## Written task
Transcribe each of the following lines, keeping every character, space, and mark of punctuation unchanged.

:::::

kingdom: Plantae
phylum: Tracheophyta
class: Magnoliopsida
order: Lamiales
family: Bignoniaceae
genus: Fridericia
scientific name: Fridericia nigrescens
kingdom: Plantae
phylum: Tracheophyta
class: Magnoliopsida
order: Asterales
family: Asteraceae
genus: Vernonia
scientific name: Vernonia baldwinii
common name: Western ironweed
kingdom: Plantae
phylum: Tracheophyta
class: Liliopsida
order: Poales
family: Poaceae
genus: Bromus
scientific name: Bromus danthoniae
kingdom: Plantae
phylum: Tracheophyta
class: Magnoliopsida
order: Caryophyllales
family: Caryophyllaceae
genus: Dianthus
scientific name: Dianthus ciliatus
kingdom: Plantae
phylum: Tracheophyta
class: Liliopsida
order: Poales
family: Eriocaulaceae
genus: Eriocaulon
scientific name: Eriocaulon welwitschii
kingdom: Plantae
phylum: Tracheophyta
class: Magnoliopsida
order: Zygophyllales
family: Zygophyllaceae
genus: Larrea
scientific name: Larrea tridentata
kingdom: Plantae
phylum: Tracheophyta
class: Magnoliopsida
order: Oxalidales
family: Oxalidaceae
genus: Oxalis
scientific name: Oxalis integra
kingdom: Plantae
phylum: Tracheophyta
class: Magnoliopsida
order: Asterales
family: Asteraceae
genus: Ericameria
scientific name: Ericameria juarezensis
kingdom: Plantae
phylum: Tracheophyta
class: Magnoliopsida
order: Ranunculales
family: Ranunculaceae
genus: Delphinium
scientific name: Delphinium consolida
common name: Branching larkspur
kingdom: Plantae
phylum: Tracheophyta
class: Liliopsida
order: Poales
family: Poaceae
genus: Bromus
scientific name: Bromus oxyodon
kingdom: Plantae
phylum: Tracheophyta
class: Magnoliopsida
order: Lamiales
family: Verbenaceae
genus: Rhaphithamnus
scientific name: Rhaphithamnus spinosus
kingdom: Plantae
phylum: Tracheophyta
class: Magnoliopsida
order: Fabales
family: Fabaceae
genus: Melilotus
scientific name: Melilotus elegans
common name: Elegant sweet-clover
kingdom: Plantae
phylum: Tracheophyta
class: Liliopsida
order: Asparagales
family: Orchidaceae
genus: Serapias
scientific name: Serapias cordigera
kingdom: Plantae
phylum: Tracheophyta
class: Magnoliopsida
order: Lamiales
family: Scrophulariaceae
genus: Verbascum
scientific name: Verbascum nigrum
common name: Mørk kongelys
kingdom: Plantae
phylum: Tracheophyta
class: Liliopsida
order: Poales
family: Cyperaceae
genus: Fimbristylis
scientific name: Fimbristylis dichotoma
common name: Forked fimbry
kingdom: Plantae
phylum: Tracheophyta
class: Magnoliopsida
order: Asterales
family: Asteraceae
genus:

:::::

## Answer
kingdom: Plantae
phylum: Tracheophyta
class: Magnoliopsida
order: Lamiales
family: Bignoniaceae
genus: Fridericia
scientific name: Fridericia nigrescens
kingdom: Plantae
phylum: Tracheophyta
class: Magnoliopsida
order: Asterales
family: Asteraceae
genus: Vernonia
scientific name: Vernonia baldwinii
common name: Western ironweed
kingdom: Plantae
phylum: Tracheophyta
class: Liliopsida
order: Poales
family: Poaceae
genus: Bromus
scientific name: Bromus danthoniae
kingdom: Plantae
phylum: Tracheophyta
class: Magnoliopsida
order: Caryophyllales
family: Caryophyllaceae
genus: Dianthus
scientific name: Dianthus ciliatus
kingdom: Plantae
phylum: Tracheophyta
class: Liliopsida
order: Poales
family: Eriocaulaceae
genus: Eriocaulon
scientific name: Eriocaulon welwitschii
kingdom: Plantae
phylum: Tracheophyta
class: Magnoliopsida
order: Zygophyllales
family: Zygophyllaceae
genus: Larrea
scientific name: Larrea tridentata
kingdom: Plantae
phylum: Tracheophyta
class: Magnoliopsida
order: Oxalidales
family: Oxalidaceae
genus: Oxalis
scientific name: Oxalis integra
kingdom: Plantae
phylum: Tracheophyta
class: Magnoliopsida
order: Asterales
family: Asteraceae
genus: Ericameria
scientific name: Ericameria juarezensis
kingdom: Plantae
phylum: Tracheophyta
class: Magnoliopsida
order: Ranunculales
family: Ranunculaceae
genus: Delphinium
scientific name: Delphinium consolida
common name: Branching larkspur
kingdom: Plantae
phylum: Tracheophyta
class: Liliopsida
order: Poales
family: Poaceae
genus: Bromus
scientific name: Bromus oxyodon
kingdom: Plantae
phylum: Tracheophyta
class: Magnoliopsida
order: Lamiales
family: Verbenaceae
genus: Rhaphithamnus
scientific name: Rhaphithamnus spinosus
kingdom: Plantae
phylum: Tracheophyta
class: Magnoliopsida
order: Fabales
family: Fabaceae
genus: Melilotus
scientific name: Melilotus elegans
common name: Elegant sweet-clover
kingdom: Plantae
phylum: Tracheophyta
class: Liliopsida
order: Asparagales
family: Orchidaceae
genus: Serapias
scientific name: Serapias cordigera
kingdom: Plantae
phylum: Tracheophyta
class: Magnoliopsida
order: Lamiales
family: Scrophulariaceae
genus: Verbascum
scientific name: Verbascum nigrum
common name: Mørk kongelys
kingdom: Plantae
phylum: Tracheophyta
class: Liliopsida
order: Poales
family: Cyperaceae
genus: Fimbristylis
scientific name: Fimbristylis dichotoma
common name: Forked fimbry
kingdom: Plantae
phylum: Tracheophyta
class: Magnoliopsida
order: Asterales
family: Asteraceae
genus:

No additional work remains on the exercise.